• [Work task]
Please quote exactly the lines below from the line containing "[240,147,373,159] [47,164,365,176] api" to the line containing "[476,183,529,199] Usage ->", both lines included, and nothing else.

• [Data]

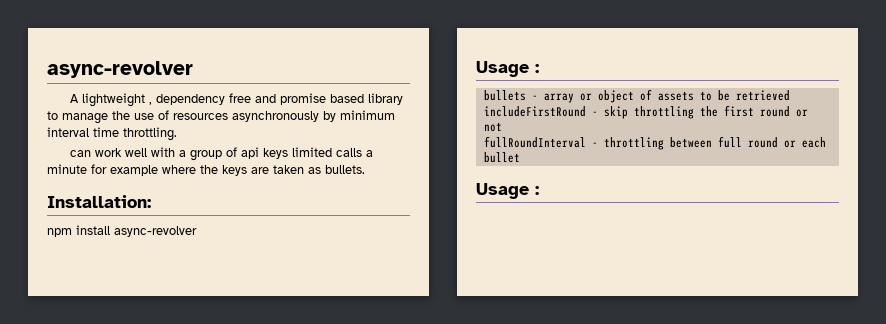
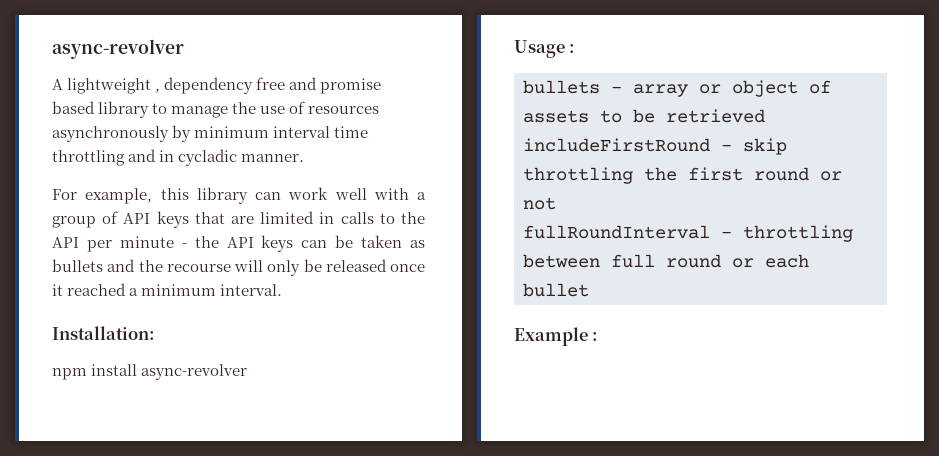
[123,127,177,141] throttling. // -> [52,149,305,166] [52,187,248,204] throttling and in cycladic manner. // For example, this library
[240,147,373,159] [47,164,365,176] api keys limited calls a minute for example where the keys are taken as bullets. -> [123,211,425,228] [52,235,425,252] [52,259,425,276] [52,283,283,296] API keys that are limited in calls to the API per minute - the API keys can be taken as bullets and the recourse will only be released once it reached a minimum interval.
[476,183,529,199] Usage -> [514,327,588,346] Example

* * *

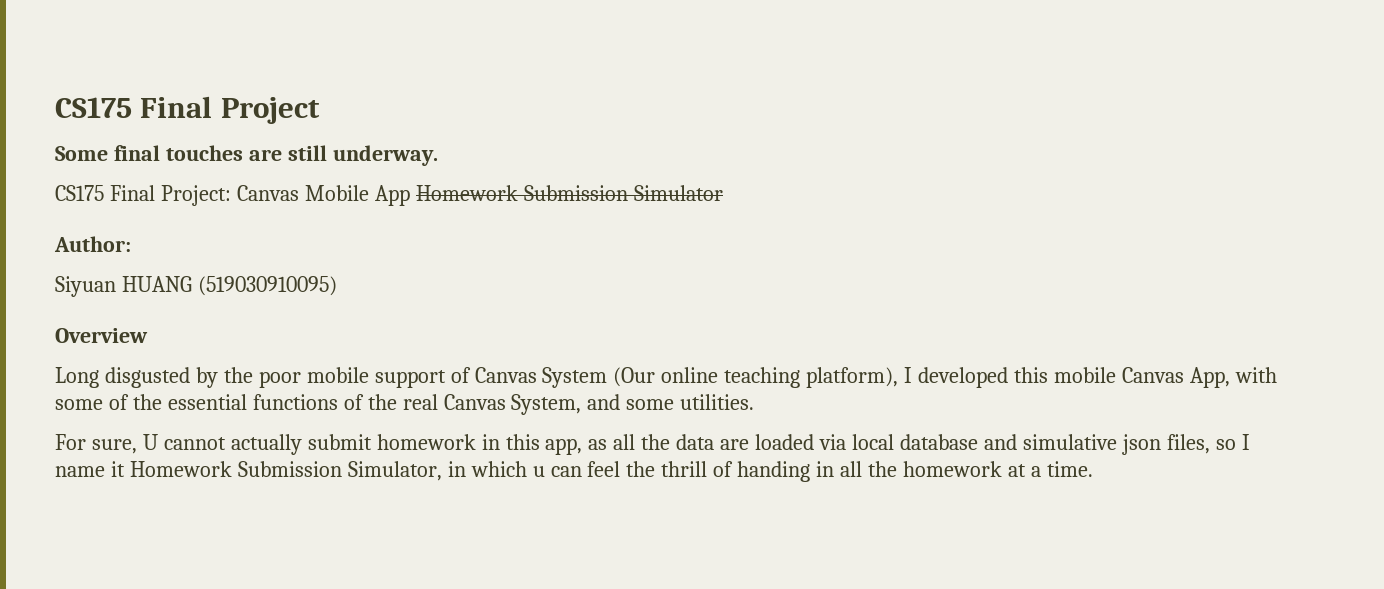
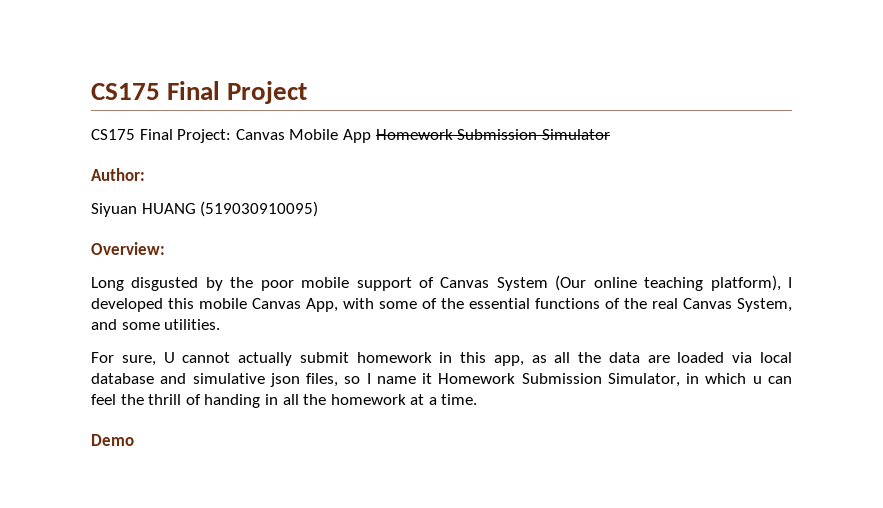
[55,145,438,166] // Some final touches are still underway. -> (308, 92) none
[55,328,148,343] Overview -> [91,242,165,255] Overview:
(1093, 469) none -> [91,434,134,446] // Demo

• [Task output]
[240,147,373,159] [47,164,365,176] api keys limited calls a minute for example where the keys are taken as bullets. -> [123,211,425,228] [52,235,425,252] [52,259,425,276] [52,283,283,296] API keys that are limited in calls to the API per minute - the API keys can be taken as bullets and the recourse will only be released once it reached a minimum interval.
[476,183,529,199] Usage -> [514,327,588,346] Example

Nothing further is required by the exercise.